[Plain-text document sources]
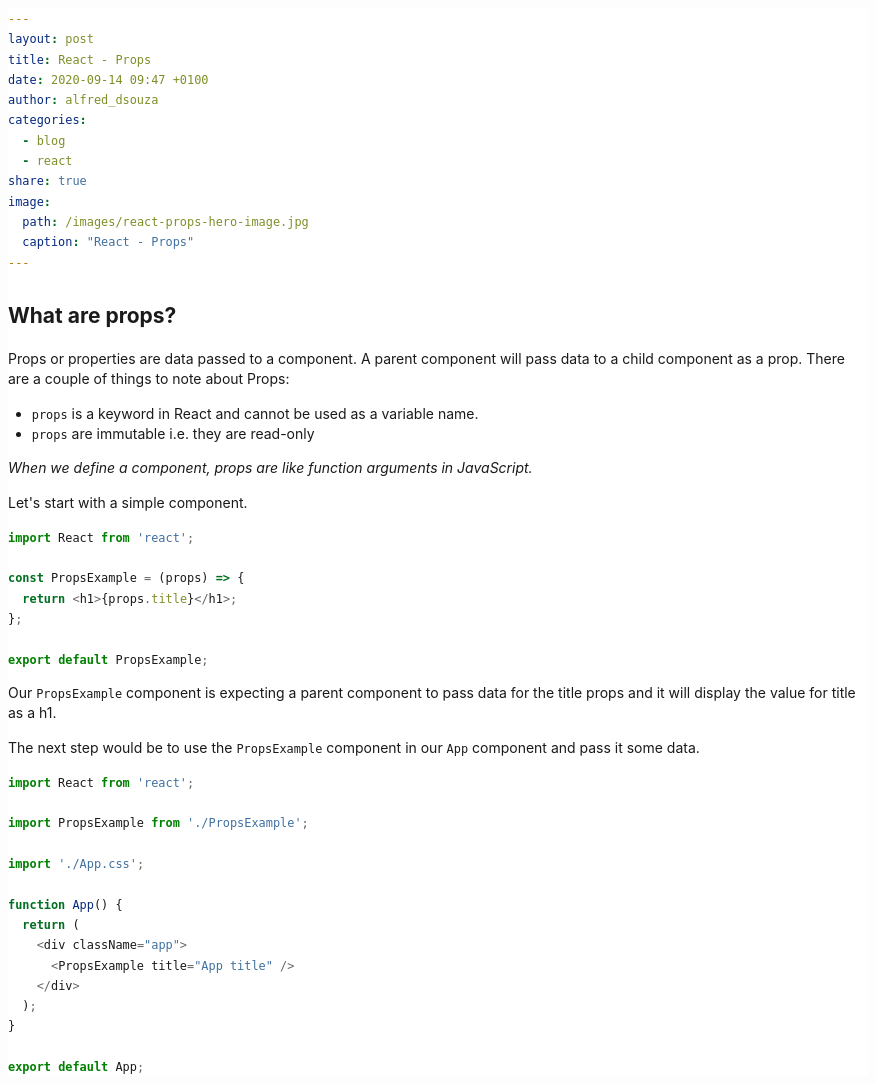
 ```yaml
---
layout: post
title: React - Props
date: 2020-09-14 09:47 +0100
author: alfred_dsouza
categories:
  - blog
  - react
share: true
image:
  path: /images/react-props-hero-image.jpg
  caption: "React - Props"
---
```


## What are props?
Props or properties are data passed to a component. A parent component will pass data to a child component as a prop.
There are a couple of things to note about Props:
- `props` is a keyword in React and cannot be used as a variable name.
- `props` are immutable i.e. they are read-only

_When we define a component, props are like function arguments in JavaScript._

Let's start with a simple component.
```javascript
import React from 'react';

const PropsExample = (props) => {
  return <h1>{props.title}</h1>;
};

export default PropsExample;
```

Our `PropsExample` component is expecting a parent component to pass data for the title props and it will display the value for title as a h1.

The next step would be to use the `PropsExample` component in our `App` component and pass it some data.

```javascript
import React from 'react';

import PropsExample from './PropsExample';

import './App.css';

function App() {
  return (
    <div className="app">
      <PropsExample title="App title" />
    </div>
  );
}

export default App;

```
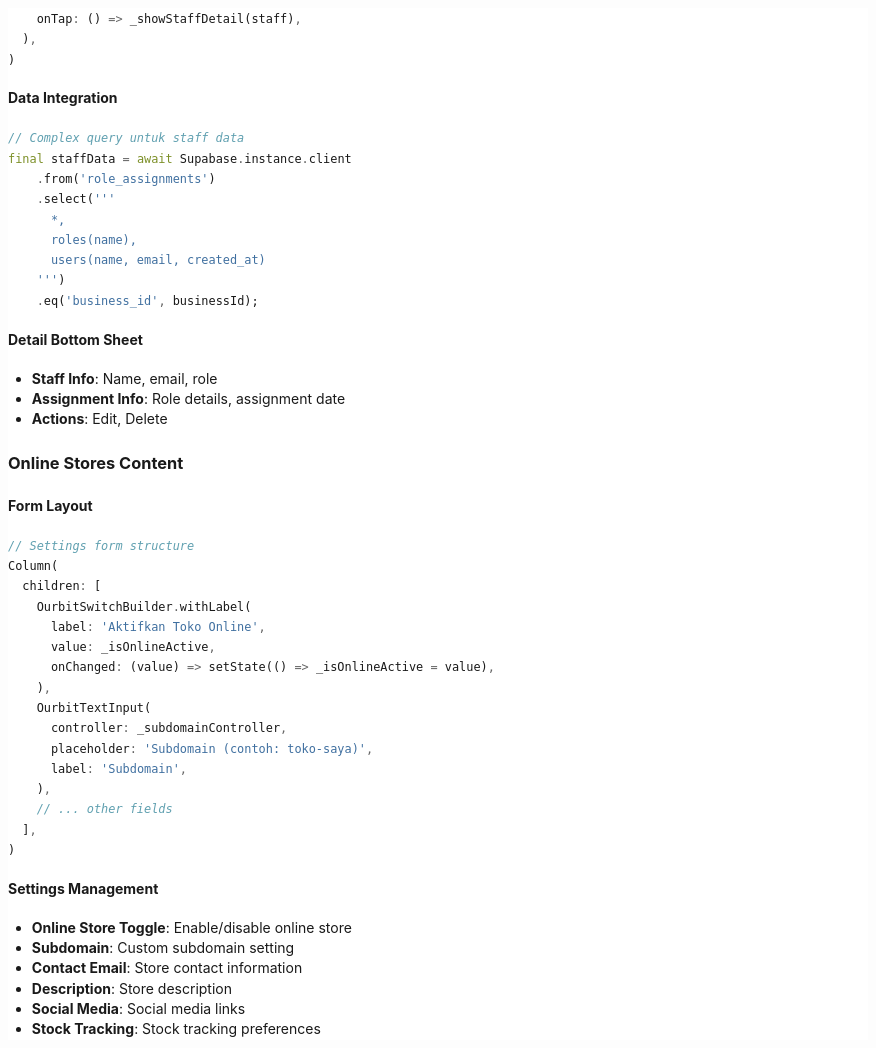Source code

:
 ```dart
    onTap: () => _showStaffDetail(staff),
  ),
)
```

#### Data Integration
```dart
// Complex query untuk staff data
final staffData = await Supabase.instance.client
    .from('role_assignments')
    .select('''
      *,
      roles(name),
      users(name, email, created_at)
    ''')
    .eq('business_id', businessId);
```

#### Detail Bottom Sheet
- **Staff Info**: Name, email, role
- **Assignment Info**: Role details, assignment date
- **Actions**: Edit, Delete

### Online Stores Content

#### Form Layout
```dart
// Settings form structure
Column(
  children: [
    OurbitSwitchBuilder.withLabel(
      label: 'Aktifkan Toko Online',
      value: _isOnlineActive,
      onChanged: (value) => setState(() => _isOnlineActive = value),
    ),
    OurbitTextInput(
      controller: _subdomainController,
      placeholder: 'Subdomain (contoh: toko-saya)',
      label: 'Subdomain',
    ),
    // ... other fields
  ],
)
```

#### Settings Management
- **Online Store Toggle**: Enable/disable online store
- **Subdomain**: Custom subdomain setting
- **Contact Email**: Store contact information
- **Description**: Store description
- **Social Media**: Social media links
- **Stock Tracking**: Stock tracking preferences
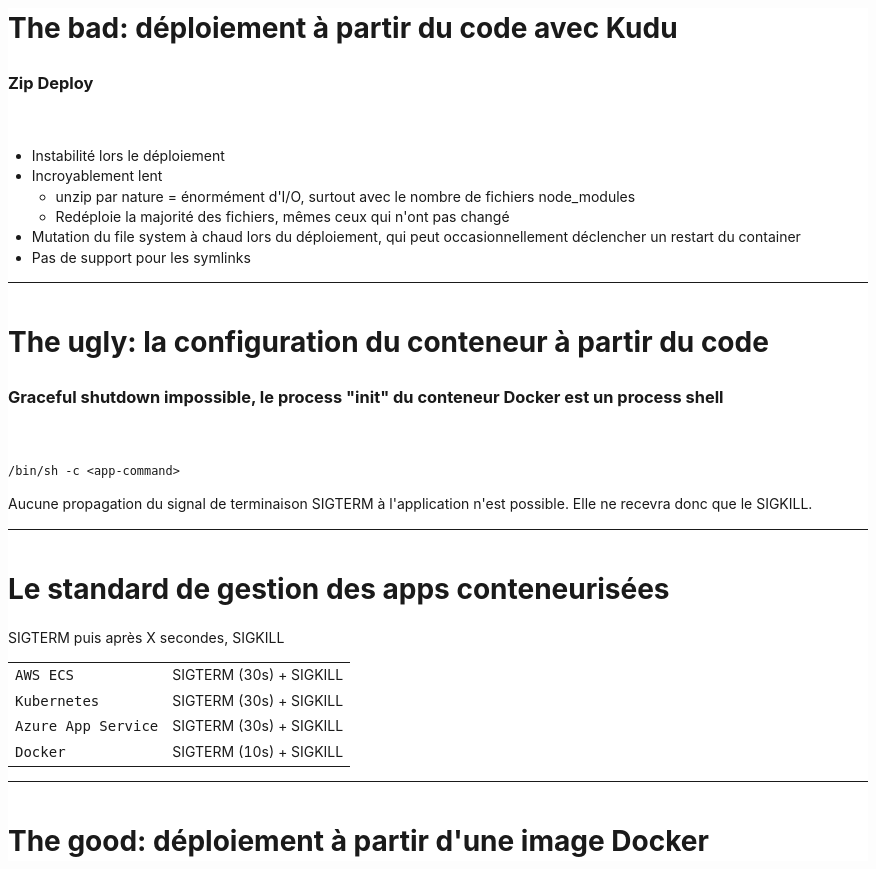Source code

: # The bad: déploiement à partir du code avec Kudu

### Zip Deploy

<br>

- Instabilité lors le déploiement
- Incroyablement lent
  - unzip par nature = énormément d'I/O, surtout avec le nombre de fichiers node_modules
  - Redéploie la majorité des fichiers, mêmes ceux qui n'ont pas changé
- Mutation du file system à chaud lors du déploiement, qui peut occasionnellement déclencher un restart du container
- Pas de support pour les symlinks

---

# The ugly: la configuration du conteneur à partir du code

### Graceful shutdown impossible, le process "init" du conteneur Docker est un process shell

<br>

```
/bin/sh -c <app-command>
```

Aucune propagation du signal de terminaison SIGTERM à l'application n'est possible. Elle ne recevra donc que le SIGKILL.



---

# Le standard de gestion des apps conteneurisées

SIGTERM puis après X secondes, SIGKILL


|     |     |
| --- | --- |
| <kbd>AWS ECS</kbd> | SIGTERM (30s) + SIGKILL |
| <kbd>Kubernetes</kbd> | SIGTERM (30s) + SIGKILL |
| <kbd>Azure App Service</kbd> | SIGTERM (30s) + SIGKILL |
<kbd>Docker</kbd> | SIGTERM (10s) + SIGKILL |


---

# The good: déploiement à partir d'une image Docker
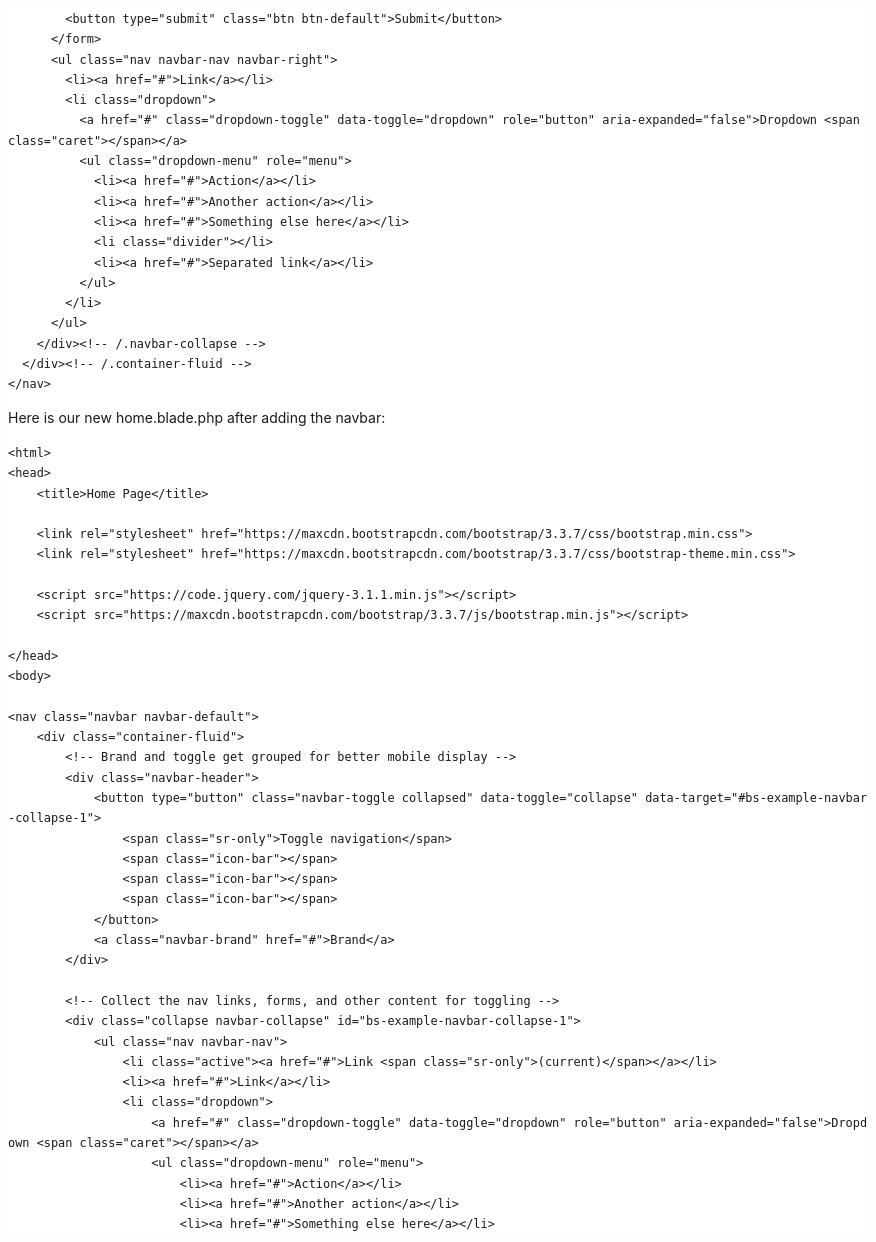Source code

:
 ```
        <button type="submit" class="btn btn-default">Submit</button>
      </form>
      <ul class="nav navbar-nav navbar-right">
        <li><a href="#">Link</a></li>
        <li class="dropdown">
          <a href="#" class="dropdown-toggle" data-toggle="dropdown" role="button" aria-expanded="false">Dropdown <span class="caret"></span></a>
          <ul class="dropdown-menu" role="menu">
            <li><a href="#">Action</a></li>
            <li><a href="#">Another action</a></li>
            <li><a href="#">Something else here</a></li>
            <li class="divider"></li>
            <li><a href="#">Separated link</a></li>
          </ul>
        </li>
      </ul>
    </div><!-- /.navbar-collapse -->
  </div><!-- /.container-fluid -->
</nav>
```

Here is our new home.blade.php after adding the navbar:
```
<html>
<head>
    <title>Home Page</title>

    <link rel="stylesheet" href="https://maxcdn.bootstrapcdn.com/bootstrap/3.3.7/css/bootstrap.min.css">
    <link rel="stylesheet" href="https://maxcdn.bootstrapcdn.com/bootstrap/3.3.7/css/bootstrap-theme.min.css">

    <script src="https://code.jquery.com/jquery-3.1.1.min.js"></script>
    <script src="https://maxcdn.bootstrapcdn.com/bootstrap/3.3.7/js/bootstrap.min.js"></script>

</head>
<body>

<nav class="navbar navbar-default">
    <div class="container-fluid">
        <!-- Brand and toggle get grouped for better mobile display -->
        <div class="navbar-header">
            <button type="button" class="navbar-toggle collapsed" data-toggle="collapse" data-target="#bs-example-navbar-collapse-1">
                <span class="sr-only">Toggle navigation</span>
                <span class="icon-bar"></span>
                <span class="icon-bar"></span>
                <span class="icon-bar"></span>
            </button>
            <a class="navbar-brand" href="#">Brand</a>
        </div>

        <!-- Collect the nav links, forms, and other content for toggling -->
        <div class="collapse navbar-collapse" id="bs-example-navbar-collapse-1">
            <ul class="nav navbar-nav">
                <li class="active"><a href="#">Link <span class="sr-only">(current)</span></a></li>
                <li><a href="#">Link</a></li>
                <li class="dropdown">
                    <a href="#" class="dropdown-toggle" data-toggle="dropdown" role="button" aria-expanded="false">Dropdown <span class="caret"></span></a>
                    <ul class="dropdown-menu" role="menu">
                        <li><a href="#">Action</a></li>
                        <li><a href="#">Another action</a></li>
                        <li><a href="#">Something else here</a></li>
```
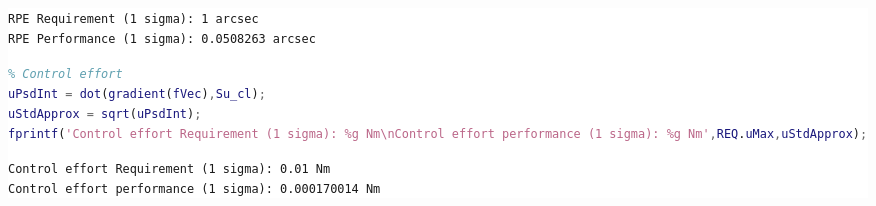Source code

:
 ```matlabTextOutput
RPE Requirement (1 sigma): 1 arcsec
RPE Performance (1 sigma): 0.0508263 arcsec
```

```matlab
% Control effort
uPsdInt = dot(gradient(fVec),Su_cl);
uStdApprox = sqrt(uPsdInt);
fprintf('Control effort Requirement (1 sigma): %g Nm\nControl effort performance (1 sigma): %g Nm',REQ.uMax,uStdApprox);
```

```matlabTextOutput
Control effort Requirement (1 sigma): 0.01 Nm
Control effort performance (1 sigma): 0.000170014 Nm
```

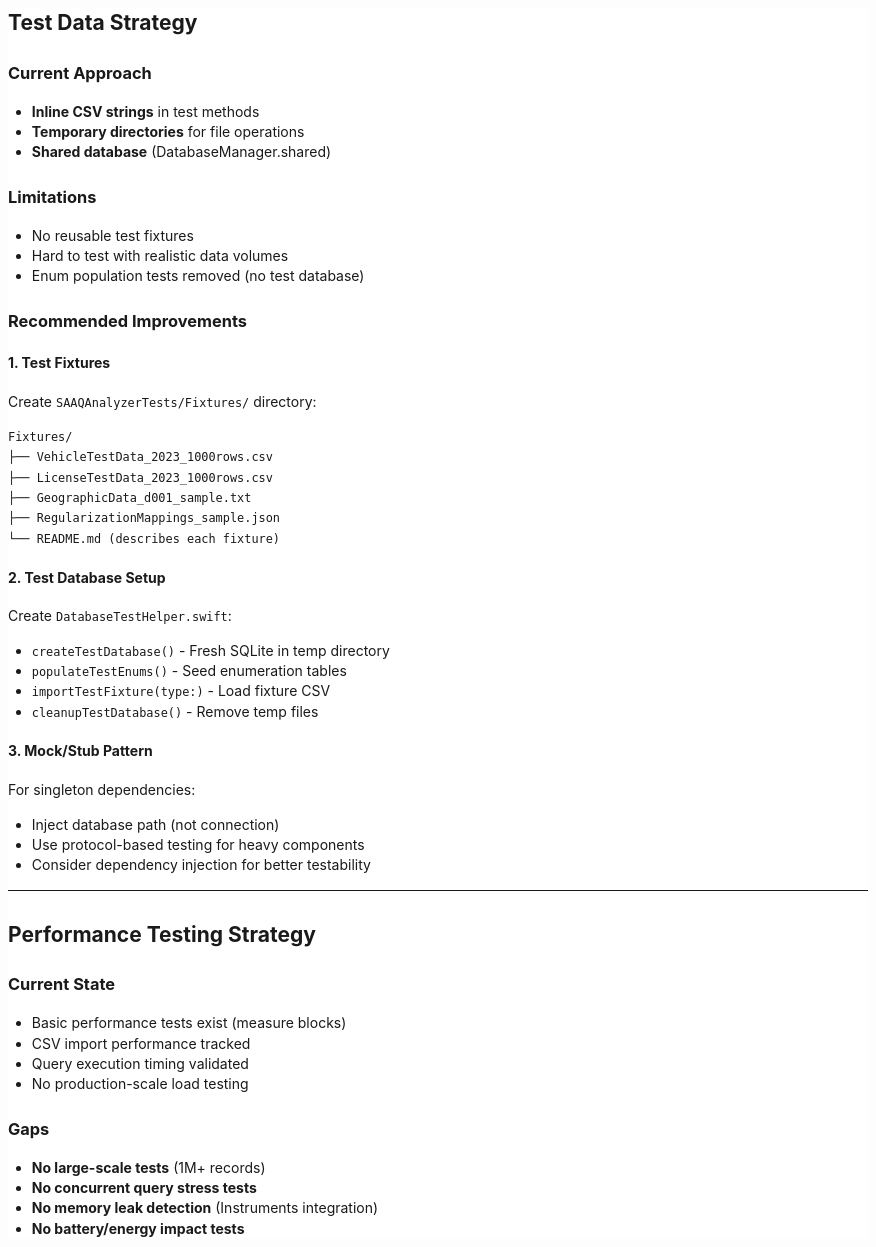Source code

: ## Test Data Strategy

### Current Approach
- **Inline CSV strings** in test methods
- **Temporary directories** for file operations
- **Shared database** (DatabaseManager.shared)

### Limitations
- No reusable test fixtures
- Hard to test with realistic data volumes
- Enum population tests removed (no test database)

### Recommended Improvements

#### 1. Test Fixtures
Create `SAAQAnalyzerTests/Fixtures/` directory:
```
Fixtures/
├── VehicleTestData_2023_1000rows.csv
├── LicenseTestData_2023_1000rows.csv
├── GeographicData_d001_sample.txt
├── RegularizationMappings_sample.json
└── README.md (describes each fixture)
```

#### 2. Test Database Setup
Create `DatabaseTestHelper.swift`:
- `createTestDatabase()` - Fresh SQLite in temp directory
- `populateTestEnums()` - Seed enumeration tables
- `importTestFixture(type:)` - Load fixture CSV
- `cleanupTestDatabase()` - Remove temp files

#### 3. Mock/Stub Pattern
For singleton dependencies:
- Inject database path (not connection)
- Use protocol-based testing for heavy components
- Consider dependency injection for better testability

---

## Performance Testing Strategy

### Current State
- Basic performance tests exist (measure blocks)
- CSV import performance tracked
- Query execution timing validated
- No production-scale load testing

### Gaps
- **No large-scale tests** (1M+ records)
- **No concurrent query stress tests**
- **No memory leak detection** (Instruments integration)
- **No battery/energy impact tests**
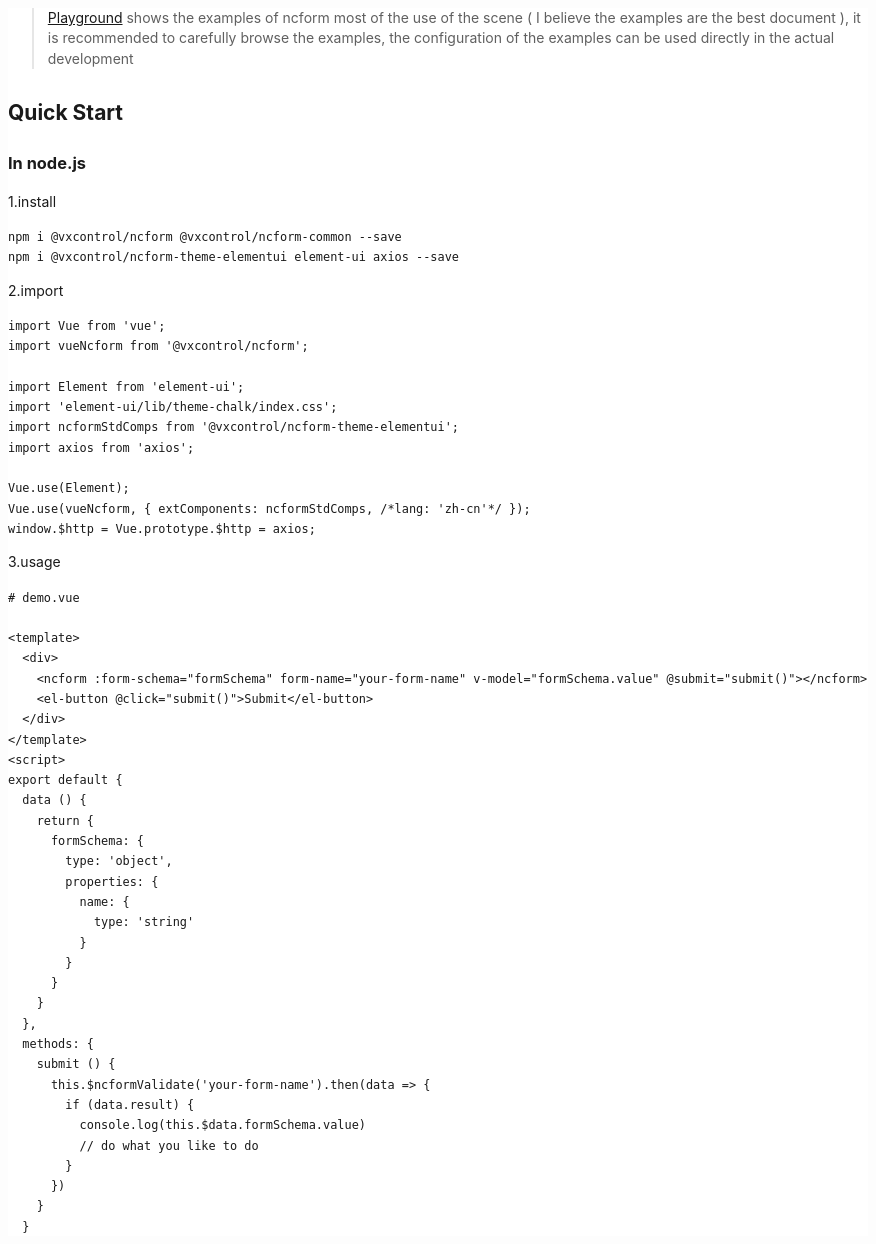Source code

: > [Playground](https://ncform.github.io/ncform/ncform-show/playground/index.html) shows the examples of ncform most of the use of the scene ( I believe the examples are the best document ), it is recommended to carefully browse the examples, the configuration of the examples can be used directly in the actual development

## Quick Start

### In node.js

1.install
```
npm i @vxcontrol/ncform @vxcontrol/ncform-common --save
npm i @vxcontrol/ncform-theme-elementui element-ui axios --save 
```

2.import
```
import Vue from 'vue';
import vueNcform from '@vxcontrol/ncform';

import Element from 'element-ui';
import 'element-ui/lib/theme-chalk/index.css';
import ncformStdComps from '@vxcontrol/ncform-theme-elementui';
import axios from 'axios';

Vue.use(Element);
Vue.use(vueNcform, { extComponents: ncformStdComps, /*lang: 'zh-cn'*/ });
window.$http = Vue.prototype.$http = axios;
```

3.usage
```
# demo.vue

<template>
  <div>
    <ncform :form-schema="formSchema" form-name="your-form-name" v-model="formSchema.value" @submit="submit()"></ncform>
    <el-button @click="submit()">Submit</el-button>
  </div>
</template>
<script>
export default {
  data () {
    return {
      formSchema: {
        type: 'object',
        properties: {
          name: {
            type: 'string'
          }
        }
      }
    }
  },
  methods: {
    submit () {
      this.$ncformValidate('your-form-name').then(data => {
        if (data.result) {
          console.log(this.$data.formSchema.value)
          // do what you like to do
        }
      })
    }
  }
```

▶ _About this exercise_: Repeat the records above exactly, from the first line through the line containing "## What are props?", and leave out the pictures.

▶ _Expected answer_:
 ```yaml
---
layout: post
title: React - Props
date: 2020-09-14 09:47 +0100
author: alfred_dsouza
categories:
  - blog
  - react
share: true
image:
  path: /images/react-props-hero-image.jpg
  caption: "React - Props"
---
```


## What are props?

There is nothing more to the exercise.